BEGIN

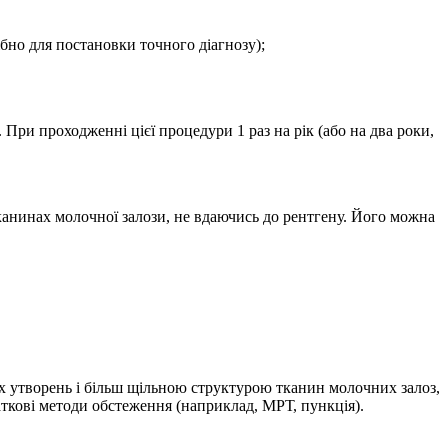
ібно для постановки точного діагнозу);
При проходженні цієї процедури 1 раз на рік (або на два роки,
канинах молочної залози, не вдаючись до рентгену. Його можна
их утворень і більш щільною структурою тканин молочних залоз,
аткові методи обстеження (наприклад, МРТ, пункція).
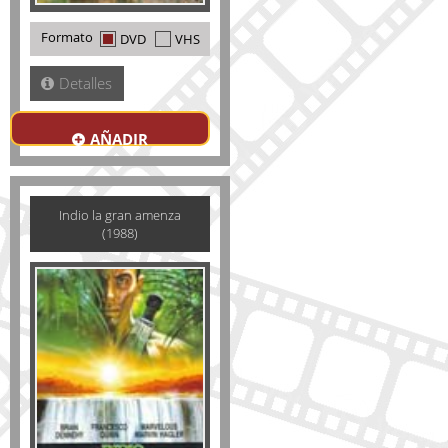
Formato
DVD
VHS
Detalles
AÑADIR
Indio la gran amenza
(1988)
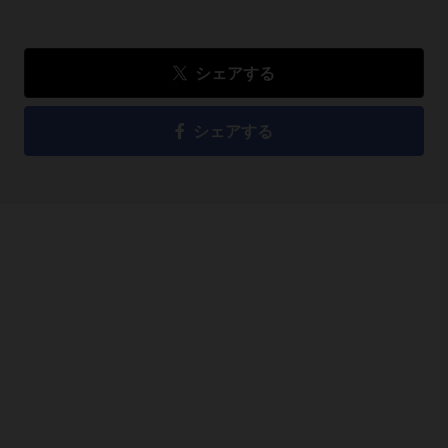
シェアする
シェアする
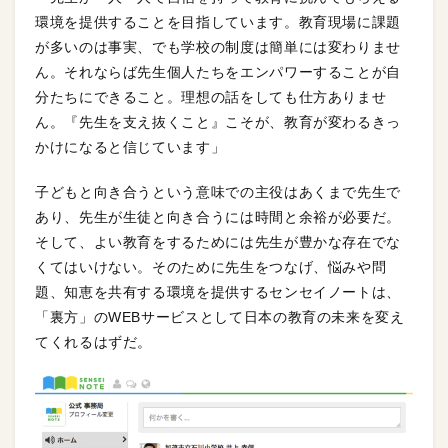
環境を提供することを目指しています。教育現場に課題
が多いのは事実、でも学校の制度は簡単には変わりませ
ん。それならば先生個人たちをエンパワーすることが自
分たちにできること。理想の話をしても仕方ありませ
ん。『先生を支え抜くこと』こそが、教育が変わるきっ
かけになると信じています」
子どもと向き合うという意味での主役はあくまで先生で
あり、先生が生徒と向き合うには時間と余裕が必要だ。
そして、よい教育をするためには先生が豊かな存在でな
くてはいけない。そのために先生をつなげ、悩みや問
題、知恵を共有する環境を提供するセンセイノートは、
「裏方」のWEBサービスとして日本の教育の未来を変え
てくれるはずだ。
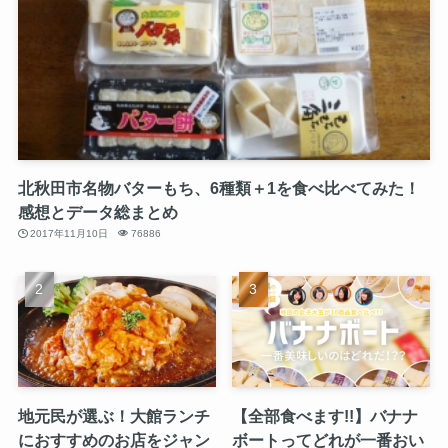
北秋田市名物バターもち、6種類＋1を食べ比べてみた！
感想とデータ総まとめ
2017年11月10日
76886
地元民が選ぶ！大館ランチ
【全部食べます!!】バナナ
におすすめのお店をジャン
ボートってどれが一番おい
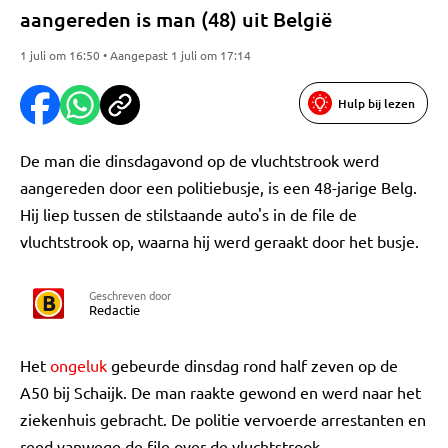
aangereden is man (48) uit België
1 juli om 16:50 • Aangepast 1 juli om 17:14
Hulp bij lezen
De man die dinsdagavond op de vluchtstrook werd
aangereden door een politiebusje, is een 48-jarige Belg.
Hij liep tussen de stilstaande auto's in de file de
vluchtstrook op, waarna hij werd geraakt door het busje.
Geschreven door
Redactie
Het
ongeluk
gebeurde dinsdag rond half zeven op de
A50 bij Schaijk. De man raakte gewond en werd naar het
ziekenhuis gebracht. De politie vervoerde arrestanten en
reed vanwege de file over de vluchtstrook.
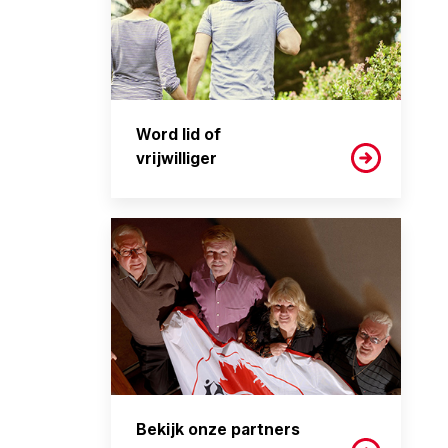
Word lid of
vrijwilliger
Bekijk onze partners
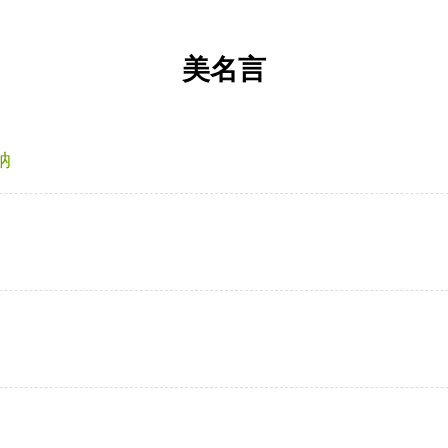
美名言
纳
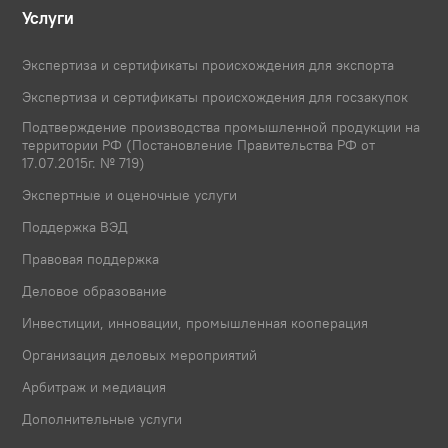
Услуги
Экспертиза и сертификаты происхождения для экспорта
Экспертиза и сертификаты происхождения для госзакупок
Подтверждение производства промышленной продукции на
территории РФ (Постановление Правительства РФ от
17.07.2015г. № 719)
Экспертные и оценочные услуги
Поддержка ВЭД
Правовая поддержка
Деловое образование
Инвестиции, инновации, промышленная кооперация
Организация деловых мероприятий
Арбитраж и медиация
Дополнительные услуги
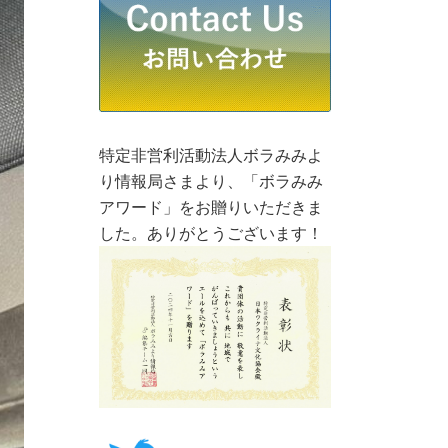
特定非営利活動法人ボラみみよ
り情報局さまより、「ボラみみ
アワード」をお贈りいただきま
した。ありがとうございます！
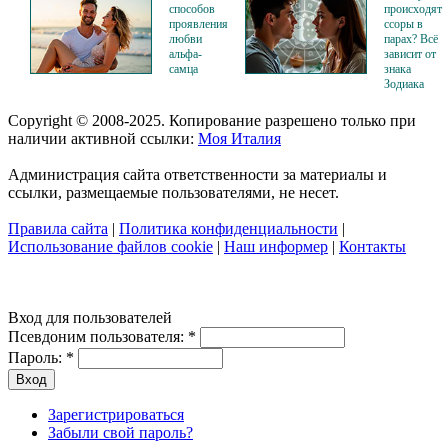
способов
происходят
проявления
ссоры в
любви
парах? Всё
альфа-
зависит от
самца
знака
Зодиака
Copyright © 2008-2025. Копирование разрешено только при
наличии активной ссылки:
Моя Италия
Администрация сайта ответственности за материалы и
ссылки, размещаемые пользователями, не несет.
Правила сайта
|
Политика конфиденциальности
|
Использование файлов cookie
|
Наш информер
|
Контакты
Вход для пользователей
Псевдоним пользователя:
*
Пароль:
*
Зарегистрироваться
Забыли свой пароль?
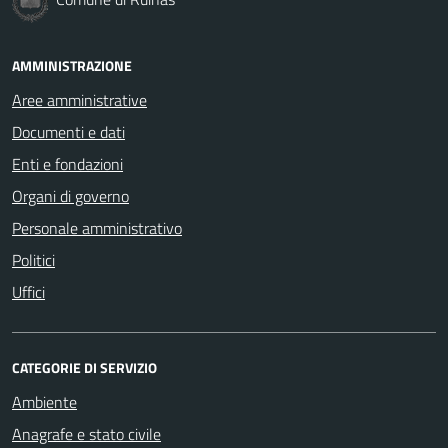
AMMINISTRAZIONE
Aree amministrative
Documenti e dati
Enti e fondazioni
Organi di governo
Personale amministrativo
Politici
Uffici
CATEGORIE DI SERVIZIO
Ambiente
Anagrafe e stato civile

END

* Your instructions
From the line containing "Правила сайта" through the last line of the listing, inclusive, transcribe every line exactly and nothing else; the pictures stay out.

* Output
Правила сайта
|
Политика конфиденциальности
|
Использование файлов cookie
|
Наш информер
|
Контакты
Вход для пользователей
Псевдоним пользователя:
*
Пароль:
*
Зарегистрироваться
Забыли свой пароль?
AMMINISTRAZIONE
Aree amministrative
Documenti e dati
Enti e fondazioni
Organi di governo
Personale amministrativo
Politici
Uffici
CATEGORIE DI SERVIZIO
Ambiente
Anagrafe e stato civile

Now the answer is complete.